Available data:
******

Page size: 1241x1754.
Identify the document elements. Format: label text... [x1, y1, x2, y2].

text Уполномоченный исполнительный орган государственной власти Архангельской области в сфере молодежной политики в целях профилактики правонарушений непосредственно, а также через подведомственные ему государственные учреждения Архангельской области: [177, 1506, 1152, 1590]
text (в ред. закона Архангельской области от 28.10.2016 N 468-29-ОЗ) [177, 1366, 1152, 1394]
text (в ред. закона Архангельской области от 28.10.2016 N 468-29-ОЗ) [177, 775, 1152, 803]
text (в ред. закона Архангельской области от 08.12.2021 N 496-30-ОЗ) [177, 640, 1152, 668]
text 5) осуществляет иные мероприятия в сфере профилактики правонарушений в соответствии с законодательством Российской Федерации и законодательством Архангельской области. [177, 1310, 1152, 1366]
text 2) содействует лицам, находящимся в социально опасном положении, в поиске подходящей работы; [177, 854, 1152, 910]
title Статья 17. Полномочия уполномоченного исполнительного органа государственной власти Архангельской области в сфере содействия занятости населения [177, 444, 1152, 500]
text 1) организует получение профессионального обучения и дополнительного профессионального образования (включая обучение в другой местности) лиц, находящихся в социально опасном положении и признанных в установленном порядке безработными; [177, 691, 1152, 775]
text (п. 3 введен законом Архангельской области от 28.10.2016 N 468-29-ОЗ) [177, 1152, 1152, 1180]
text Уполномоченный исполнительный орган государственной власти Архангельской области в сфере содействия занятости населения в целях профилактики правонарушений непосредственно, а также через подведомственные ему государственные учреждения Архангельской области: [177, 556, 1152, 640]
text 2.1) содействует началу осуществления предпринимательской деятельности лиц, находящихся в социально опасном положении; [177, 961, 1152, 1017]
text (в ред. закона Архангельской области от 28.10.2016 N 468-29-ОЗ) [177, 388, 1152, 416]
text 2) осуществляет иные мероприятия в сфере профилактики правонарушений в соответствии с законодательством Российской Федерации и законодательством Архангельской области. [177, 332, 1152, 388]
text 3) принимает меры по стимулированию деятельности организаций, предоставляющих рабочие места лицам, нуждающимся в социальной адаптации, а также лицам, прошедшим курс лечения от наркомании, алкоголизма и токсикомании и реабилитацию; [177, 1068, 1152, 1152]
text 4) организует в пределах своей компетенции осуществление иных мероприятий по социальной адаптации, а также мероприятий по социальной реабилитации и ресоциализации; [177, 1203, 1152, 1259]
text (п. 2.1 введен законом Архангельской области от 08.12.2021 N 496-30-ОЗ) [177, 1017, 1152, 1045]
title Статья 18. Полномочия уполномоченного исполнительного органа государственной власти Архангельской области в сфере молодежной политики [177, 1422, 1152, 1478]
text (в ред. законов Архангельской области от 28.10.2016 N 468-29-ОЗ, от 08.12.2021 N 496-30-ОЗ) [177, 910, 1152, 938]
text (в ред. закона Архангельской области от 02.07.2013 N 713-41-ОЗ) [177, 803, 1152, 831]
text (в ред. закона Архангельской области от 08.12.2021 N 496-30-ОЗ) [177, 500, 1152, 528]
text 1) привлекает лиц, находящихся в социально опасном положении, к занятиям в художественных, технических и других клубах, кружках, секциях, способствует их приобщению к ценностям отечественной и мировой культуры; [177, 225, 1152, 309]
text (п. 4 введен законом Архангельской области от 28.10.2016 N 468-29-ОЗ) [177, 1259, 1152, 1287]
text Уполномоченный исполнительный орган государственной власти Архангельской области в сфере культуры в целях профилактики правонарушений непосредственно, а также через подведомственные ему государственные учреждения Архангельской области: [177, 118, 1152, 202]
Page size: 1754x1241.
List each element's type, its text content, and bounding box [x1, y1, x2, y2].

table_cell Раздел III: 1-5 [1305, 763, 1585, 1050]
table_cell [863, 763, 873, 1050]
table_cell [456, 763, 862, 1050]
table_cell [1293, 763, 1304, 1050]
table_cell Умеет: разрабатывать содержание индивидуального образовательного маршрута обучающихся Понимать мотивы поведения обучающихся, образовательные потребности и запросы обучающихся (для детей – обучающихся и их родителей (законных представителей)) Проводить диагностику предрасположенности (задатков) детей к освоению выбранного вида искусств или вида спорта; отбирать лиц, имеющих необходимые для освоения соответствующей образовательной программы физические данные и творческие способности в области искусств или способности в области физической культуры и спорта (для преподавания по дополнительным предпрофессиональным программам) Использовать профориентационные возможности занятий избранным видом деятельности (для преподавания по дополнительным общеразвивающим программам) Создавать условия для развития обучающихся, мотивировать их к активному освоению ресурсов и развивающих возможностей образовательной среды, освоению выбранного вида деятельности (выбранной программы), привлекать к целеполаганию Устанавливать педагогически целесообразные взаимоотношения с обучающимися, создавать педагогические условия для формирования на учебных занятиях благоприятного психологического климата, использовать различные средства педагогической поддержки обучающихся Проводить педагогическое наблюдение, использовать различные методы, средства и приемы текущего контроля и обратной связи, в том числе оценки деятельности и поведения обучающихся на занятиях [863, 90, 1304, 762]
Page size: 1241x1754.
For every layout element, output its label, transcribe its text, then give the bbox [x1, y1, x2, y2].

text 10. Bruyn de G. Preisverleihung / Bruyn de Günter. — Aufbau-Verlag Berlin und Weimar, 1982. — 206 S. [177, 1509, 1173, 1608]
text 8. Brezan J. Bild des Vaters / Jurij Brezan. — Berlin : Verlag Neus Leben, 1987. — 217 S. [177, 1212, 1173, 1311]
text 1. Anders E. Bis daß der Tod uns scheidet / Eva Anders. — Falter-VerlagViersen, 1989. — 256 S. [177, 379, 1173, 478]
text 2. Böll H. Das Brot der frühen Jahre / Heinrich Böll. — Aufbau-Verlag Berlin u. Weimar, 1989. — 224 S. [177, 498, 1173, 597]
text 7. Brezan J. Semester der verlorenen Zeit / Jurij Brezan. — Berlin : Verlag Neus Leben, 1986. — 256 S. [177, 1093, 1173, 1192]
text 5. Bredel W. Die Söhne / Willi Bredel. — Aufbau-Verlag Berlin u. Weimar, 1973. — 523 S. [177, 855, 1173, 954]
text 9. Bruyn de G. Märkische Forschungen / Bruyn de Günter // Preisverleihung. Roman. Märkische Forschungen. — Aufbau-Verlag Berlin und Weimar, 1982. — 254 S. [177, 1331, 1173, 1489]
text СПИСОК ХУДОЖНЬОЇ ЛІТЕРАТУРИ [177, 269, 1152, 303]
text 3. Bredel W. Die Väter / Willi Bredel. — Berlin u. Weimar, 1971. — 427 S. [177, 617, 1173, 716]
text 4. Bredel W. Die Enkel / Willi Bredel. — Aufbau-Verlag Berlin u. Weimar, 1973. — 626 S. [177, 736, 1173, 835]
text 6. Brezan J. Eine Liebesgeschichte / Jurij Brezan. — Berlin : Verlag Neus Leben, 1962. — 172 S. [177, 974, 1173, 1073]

******

Request: Across the entries above, how many lines contain the string "Preisverleihung"? The number alone is the answer.

Exercise answer: 2